Action item >> Practice item. Set the material below down again exactly, with no pictures.
= = = =
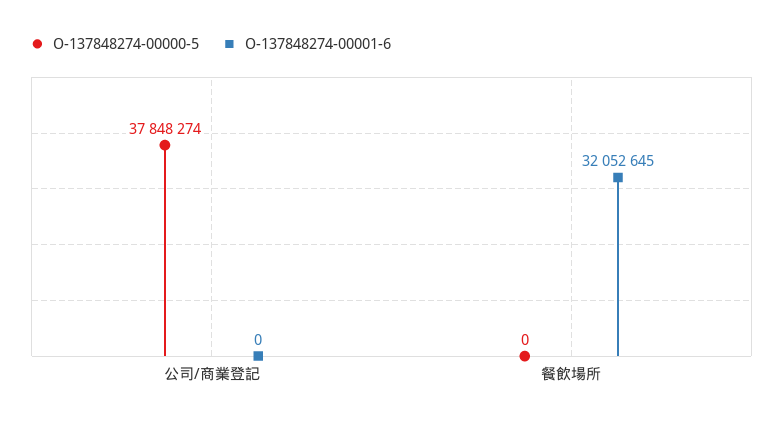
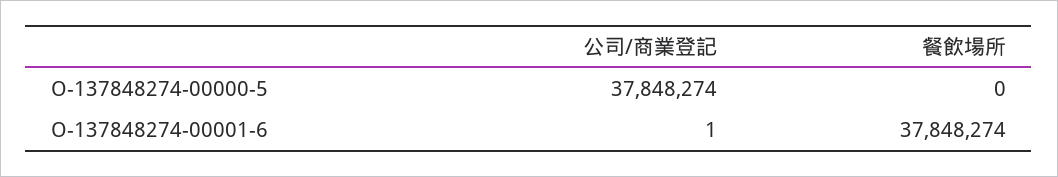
  {
    "O-137848274-00000-5": {
      "公司/商業登記": 37848274,
      "餐飲場所": 0
    },
    "O-137848274-00001-6": {
-     "公司/商業登記": 0,
+     "公司/商業登記": 1,
-     "餐飲場所": 32052645
+     "餐飲場所": 37848274
    }
  }

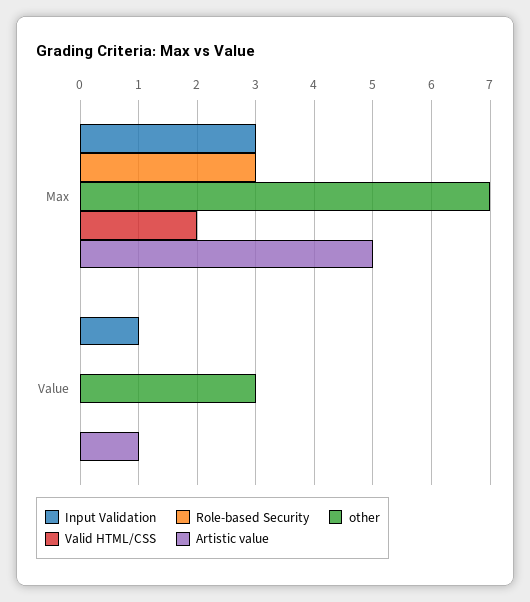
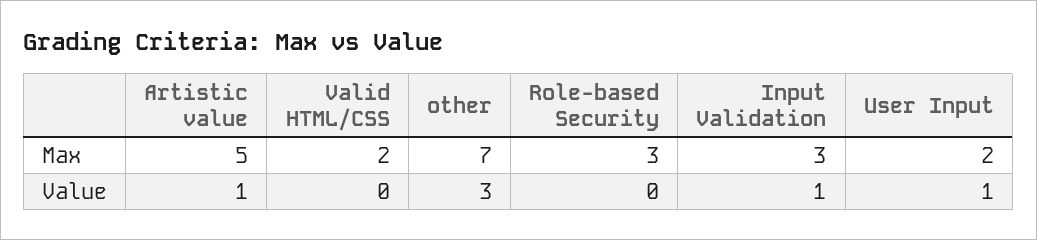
  {
    "Input Validation": {
      "Max": 3,
      "Value": 1
    },
    "Role-based Security": {
      "Max": 3,
      "Value": 0
    },
    "other": {
      "Max": 7,
      "Value": 3
    },
    "Valid HTML/CSS": {
      "Max": 2,
      "Value": 0
    },
    "Artistic value": {
      "Max": 5,
      "Value": 1
-   }
+   },
+   "User Input": {
+     "Max": 2,
+     "Value": 1
+   }
  }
= = = =
Response below >>
  {
    "O-137848274-00000-5": {
      "公司/商業登記": 37848274,
      "餐飲場所": 0
    },
    "O-137848274-00001-6": {
-     "公司/商業登記": 0,
+     "公司/商業登記": 1,
-     "餐飲場所": 32052645
+     "餐飲場所": 37848274
    }
  }

  {
    "Input Validation": {
      "Max": 3,
      "Value": 1
    },
    "Role-based Security": {
      "Max": 3,
      "Value": 0
    },
    "other": {
      "Max": 7,
      "Value": 3
    },
    "Valid HTML/CSS": {
      "Max": 2,
      "Value": 0
    },
    "Artistic value": {
      "Max": 5,
      "Value": 1
-   }
+   },
+   "User Input": {
+     "Max": 2,
+     "Value": 1
+   }
  }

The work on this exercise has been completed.